刀身だけでもヒマリの身長程もあり、厚みに至っては7センチ。そんな戦車の装甲板のような、鉄塊のような剣を自在に振り回す3メートルの巨人。

「あーー…なるほど、ゾッドってあんな感じなんだ。ガッツも吹っ飛ぶわけだ」

「ヒマリはん、集中!」

エルマリの声と、ヘルガオルガの雄叫び。

UFOはまちまちにバリアーを張るがそこを避けて三代目は次のUFOへとジャンプする。

「って!!

―自力でだよ!転移魔法じゃない、自力でジャンプしてるよあの人!空中で八艘飛びしてる!義経だ!地球の勇者の技だよ!」

「ヒマリはん、集中しよし!」

ジャンプしながらその勢いでUFOを切りつける。

UFOの左側、羽根の部位を切り落とし、返す刀でコクピット部位に叩きつける―と同時に、ドラゴンの前方で爆炎が上がった。

UFOが三代目の攻撃に気を取られた隙を狙い、ヘルガオルガはドラゴンの炎を見事に命中させていた。

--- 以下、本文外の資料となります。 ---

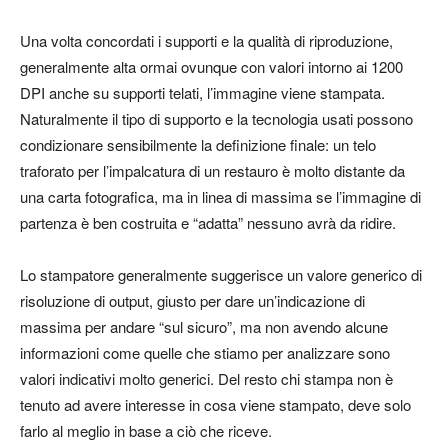
Una volta concordati i supporti e la qualità di riproduzione,
generalmente alta ormai ovunque con valori intorno ai 1200
DPI anche su supporti telati, l’immagine viene stampata.
Naturalmente il tipo di supporto e la tecnologia usati possono
condizionare sensibilmente la definizione finale: un telo
traforato per l’impalcatura di un restauro è molto distante da
una carta fotografica, ma in linea di massima se l’immagine di
partenza è ben costruita e “adatta” nessuno avrà da ridire.
Lo stampatore generalmente suggerisce un valore generico di
risoluzione di output, giusto per dare un’indicazione di
massima per andare “sul sicuro”, ma non avendo alcune
informazioni come quelle che stiamo per analizzare sono
valori indicativi molto generici. Del resto chi stampa non è
tenuto ad avere interesse in cosa viene stampato, deve solo
farlo al meglio in base a ciò che riceve.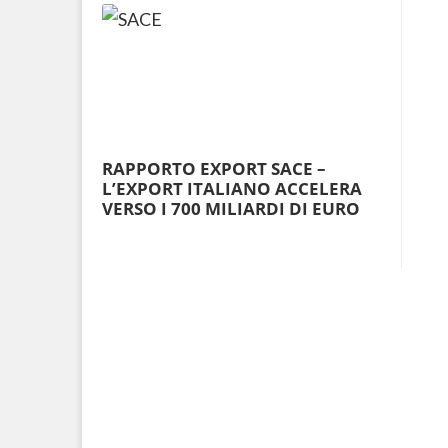
RAPPORTO EXPORT SACE –
L’EXPORT ITALIANO ACCELERA
VERSO I 700 MILIARDI DI EURO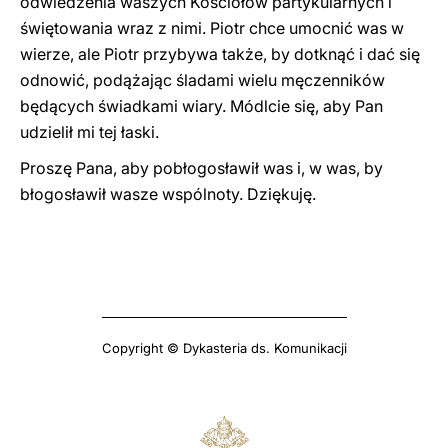
odwiedzenia waszych Kościołów partykularnych i
świętowania wraz z nimi. Piotr chce umocnić was w
wierze, ale Piotr przybywa także, by dotknąć i dać się
odnowić, podążając śladami wielu męczenników
będących świadkami wiary. Módlcie się, aby Pan
udzielił mi tej łaski.
Proszę Pana, aby pobłogosławił was i, w was, by
błogosławił wasze wspólnoty. Dziękuję.
Copyright © Dykasteria ds. Komunikacji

戦闘機UFOは円陣を崩す。めいめいに離れ上昇するが―今は完全に異世界側のターンだった。

逃げるUFOの真上に三代目が転移し、自由落下よりも速く真下へと突進する。

―どうやっているのか。彼は空中を蹴っているのだ。

そのままコクピットを一突き。あの戦闘機UFO相手に逃げる暇すら与えない。突き刺したUFOを蹴とばし、次のUFOへと飛び移る。もし落ちても転移サポートがあるからとはいえ、大胆すぎる戦い方だった。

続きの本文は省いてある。